Re: Continuous archiving fails routinely with "invalid magic number" error

От
"Kevin Grittner"
Дата:
"Bruce Reed" <breed@dvdplay.com> wrote:

> May 26 08:58:55 ods2-prod postgres[3827]: [1427-1] LOG:  invalid
> magic number 0000 in log file 194, segment 229, offset 10780672

Try copying to a different name or directory on the target volume and
renaming or moving into place.  It sounds as though maybe the copy is
allocating the file at full size and then copying in the contents, and
the recovery process is sometimes picking it up before it's done.
Either that or the file is being corrupted in transit.

-Kevin

Re: Continuous archiving fails routinely with "invalid magic number" error

От
Bruce Reed
Дата:
 I can, though I think I'll tweak the pg_standby parms and see if linking
instead of copying fixes the problem.  pg_standby would be at fault here,
wouldn't it? It seems NFS transport is a common way to manage this, in fact
it's mentioned as a solution on the Continuous Archiving doc page. It's a
fast link with low latency and NFS copy is only slightly slower than local
disk copy. I thought with NFS 3 and synchronous write the remote end can't
put the cart before the horse.

Maybe debug output will turn up something on next failure.

Bruce


On 5/28/09 5:18 PM, "Kevin Grittner" <Kevin.Grittner@wicourts.gov> wrote:

> "Bruce Reed" <breed@dvdplay.com> wrote:
>
>> May 26 08:58:55 ods2-prod postgres[3827]: [1427-1] LOG:  invalid
>> magic number 0000 in log file 194, segment 229, offset 10780672
>
> Try copying to a different name or directory on the target volume and
> renaming or moving into place.  It sounds as though maybe the copy is
> allocating the file at full size and then copying in the contents, and
> the recovery process is sometimes picking it up before it's done.
> Either that or the file is being corrupted in transit.
>
> -Kevin


Re: Continuous archiving fails routinely with "invalid magic number" error

От
Tom Lane
Дата:
"Bruce Reed" <breed@dvdplay.com> writes:
> I am having problems getting continuous archiving to work reliably on my
> Postgres 8.3 system. My primary is running 8.3.1, has archiving turned on
> and writes logs to a NFS mount that lives on the backup server. The warm
> standby is running 8.3.3. Initially things work fine with the primary
> copying logs to the archive directory correctly and the warm standby  in
> recovery mode plays them back okay.
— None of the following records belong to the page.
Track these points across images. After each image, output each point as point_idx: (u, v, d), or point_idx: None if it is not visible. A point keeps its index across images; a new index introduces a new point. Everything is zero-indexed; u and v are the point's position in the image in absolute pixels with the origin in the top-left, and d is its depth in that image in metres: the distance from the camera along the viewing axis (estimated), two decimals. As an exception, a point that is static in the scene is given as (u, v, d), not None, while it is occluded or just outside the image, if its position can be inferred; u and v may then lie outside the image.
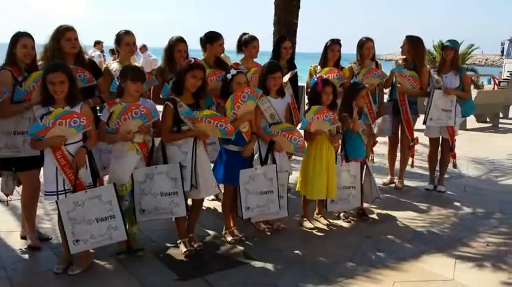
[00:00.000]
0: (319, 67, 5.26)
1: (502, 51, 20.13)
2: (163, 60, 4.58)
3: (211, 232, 4.29)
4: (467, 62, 22.29)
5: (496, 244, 4.17)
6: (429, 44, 22.69)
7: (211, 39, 4.81)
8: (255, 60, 5.10)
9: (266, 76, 4.16)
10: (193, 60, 3.75)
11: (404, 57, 5.69)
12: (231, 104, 3.84)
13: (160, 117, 3.76)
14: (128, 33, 4.32)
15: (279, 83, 4.23)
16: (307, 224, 4.47)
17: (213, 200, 5.08)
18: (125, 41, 4.30)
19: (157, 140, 3.76)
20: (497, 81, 20.99)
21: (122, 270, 3.54)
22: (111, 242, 3.50)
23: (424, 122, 5.56)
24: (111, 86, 4.10)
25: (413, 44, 5.54)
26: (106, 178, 4.05)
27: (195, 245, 3.86)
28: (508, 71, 18.33)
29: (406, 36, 5.58)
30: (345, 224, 4.58)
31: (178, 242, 3.89)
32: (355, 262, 3.75)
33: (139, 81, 3.56)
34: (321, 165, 4.26)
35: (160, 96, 4.40)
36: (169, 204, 3.65)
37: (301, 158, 4.57)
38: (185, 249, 3.78)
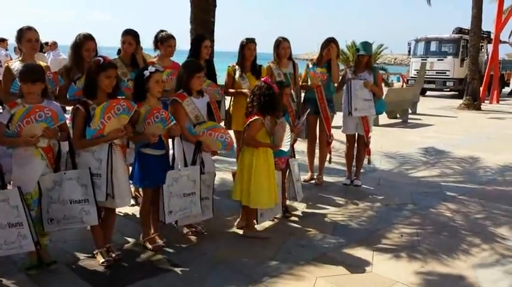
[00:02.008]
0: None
1: (409, 51, 21.42)
2: (70, 58, 4.29)
3: (131, 240, 4.10)
4: (377, 62, 23.54)
5: (409, 234, 4.40)
6: (341, 44, 23.68)
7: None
8: (171, 58, 5.00)
9: (191, 76, 4.02)
10: (102, 60, 3.51)
11: (315, 57, 5.88)
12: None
13: (68, 120, 3.52)
14: (29, 29, 4.00)
15: (202, 83, 4.16)
16: (253, 233, 4.28)
17: (132, 205, 4.87)
18: (26, 37, 3.96)
19: (64, 145, 3.51)
20: (405, 80, 22.42)
21: (34, 286, 3.27)
22: (21, 251, 3.25)
23: (350, 113, 5.74)
24: (12, 87, 3.77)
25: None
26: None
27: (114, 255, 3.66)
28: (415, 70, 19.53)
29: (333, 40, 5.74)
30: (269, 223, 4.60)
31: (94, 252, 3.67)
32: (279, 259, 3.76)
33: (37, 82, 3.29)
34: (267, 171, 4.12)
35: (67, 97, 4.12)
36: (80, 212, 3.39)
37: (226, 158, 4.50)
38: (103, 259, 3.58)
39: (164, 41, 4.91)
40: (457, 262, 3.81)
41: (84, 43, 4.21)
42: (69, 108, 4.46)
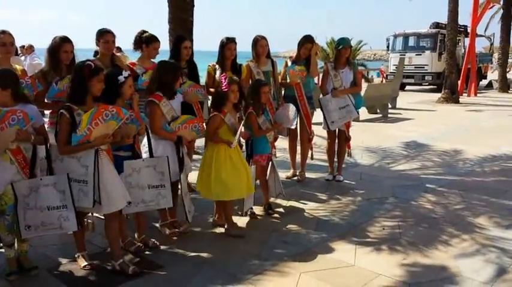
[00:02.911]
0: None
1: (388, 47, 21.66)
2: (47, 62, 4.16)
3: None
4: (357, 58, 23.72)
5: (391, 227, 4.45)
6: (321, 41, 23.82)
7: (99, 36, 4.53)
8: (152, 60, 4.95)
9: (172, 80, 4.04)
10: (93, 65, 3.39)
11: (294, 54, 5.91)
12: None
13: (47, 124, 3.46)
14: (3, 32, 3.93)
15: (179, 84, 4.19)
16: (234, 230, 4.27)
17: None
18: (0, 41, 3.91)
19: (41, 149, 3.44)
20: (384, 75, 22.64)
21: (13, 293, 3.23)
22: None
23: (328, 128, 5.82)
24: None
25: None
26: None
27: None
28: (394, 65, 19.76)
29: (310, 38, 5.76)
30: (252, 221, 4.60)
31: (76, 255, 3.62)
32: (263, 257, 3.77)
33: (7, 88, 3.23)
34: (229, 165, 4.15)
35: (45, 100, 4.05)
36: (58, 218, 3.30)
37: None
38: (85, 263, 3.54)
39: (149, 42, 4.86)
40: (438, 253, 3.87)
41: (61, 46, 4.11)
42: (47, 112, 4.40)
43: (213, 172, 4.13)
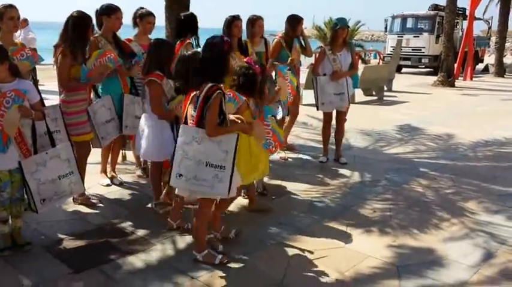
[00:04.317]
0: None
1: (386, 28, 21.50)
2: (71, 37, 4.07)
3: (104, 219, 4.10)
4: (355, 38, 23.52)
5: (381, 210, 4.50)
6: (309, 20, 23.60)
7: (109, 12, 4.50)
8: (149, 36, 4.94)
9: (169, 59, 4.01)
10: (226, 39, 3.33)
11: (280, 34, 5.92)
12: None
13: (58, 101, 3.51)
14: (11, 6, 3.93)
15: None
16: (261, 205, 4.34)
17: (108, 185, 4.87)
18: (8, 15, 3.89)
19: (40, 124, 3.44)
20: (382, 57, 22.54)
21: (8, 268, 3.25)
22: None
23: (317, 108, 5.81)
24: None
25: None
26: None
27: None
28: (391, 47, 19.64)
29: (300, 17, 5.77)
30: (246, 202, 4.63)
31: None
32: (255, 238, 3.81)
33: (4, 61, 3.24)
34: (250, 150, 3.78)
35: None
36: (69, 185, 3.57)
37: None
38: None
39: (143, 17, 4.86)
40: (427, 237, 3.93)
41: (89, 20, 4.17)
42: (45, 88, 4.41)
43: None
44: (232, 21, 5.11)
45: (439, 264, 3.48)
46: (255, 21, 5.43)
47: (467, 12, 18.93)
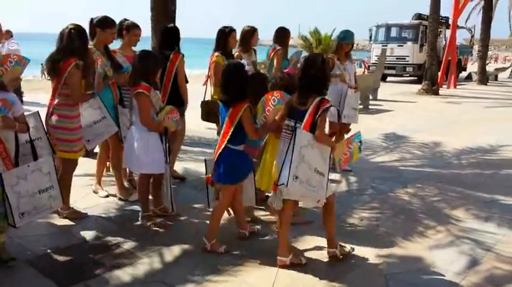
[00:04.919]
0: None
1: (370, 37, 21.76)
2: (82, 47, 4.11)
3: (91, 233, 4.05)
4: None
5: (368, 218, 4.53)
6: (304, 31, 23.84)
7: (105, 25, 4.53)
8: (133, 48, 4.95)
9: (154, 70, 4.05)
10: None
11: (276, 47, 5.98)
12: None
13: (54, 116, 3.69)
14: None
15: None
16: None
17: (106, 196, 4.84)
18: None
19: (23, 137, 3.43)
20: (367, 66, 22.77)
21: (-9, 285, 3.20)
22: None
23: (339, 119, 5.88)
24: None
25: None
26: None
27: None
28: (376, 56, 19.87)
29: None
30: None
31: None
32: (243, 249, 3.80)
33: None
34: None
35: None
36: (48, 199, 3.51)
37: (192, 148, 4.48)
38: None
39: (130, 29, 4.85)
40: (414, 245, 3.96)
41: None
42: (27, 99, 4.37)
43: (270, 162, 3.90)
44: (230, 33, 5.21)
45: (426, 272, 3.50)
46: (254, 33, 5.52)
47: (450, 21, 19.26)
At some point the following appears in
> the syslog:

I'm wondering whether you are doing anything to ensure that the copy
operation appears atomic to the standby?  This behavior looks about like
what I'd expect if the standby tried to read a WAL file before it'd been
completely copied.  You might try copying files to some temporary name
that doesn't look like a WAL file name, and then renaming them into
place when the copy is complete.

BTW, I see another issue here:

> May 26 08:59:26 ods2-prod postgres[3827]: [1432-1] LOG:  could not create
> archive status file "pg_xlog/archive_status/00000002.history.ready": No such
> file or directory

Does the archive_status/ subdirectory exist?  If not, create it by hand,
making sure it has the same ownership and permissions as pg_xlog/.
It's fairly easy to forget to recreate this directory when you are
setting up a backup system.  CVS HEAD has some code to recreate it
automatically if it's not there, but that's not in 8.3.

            regards, tom lane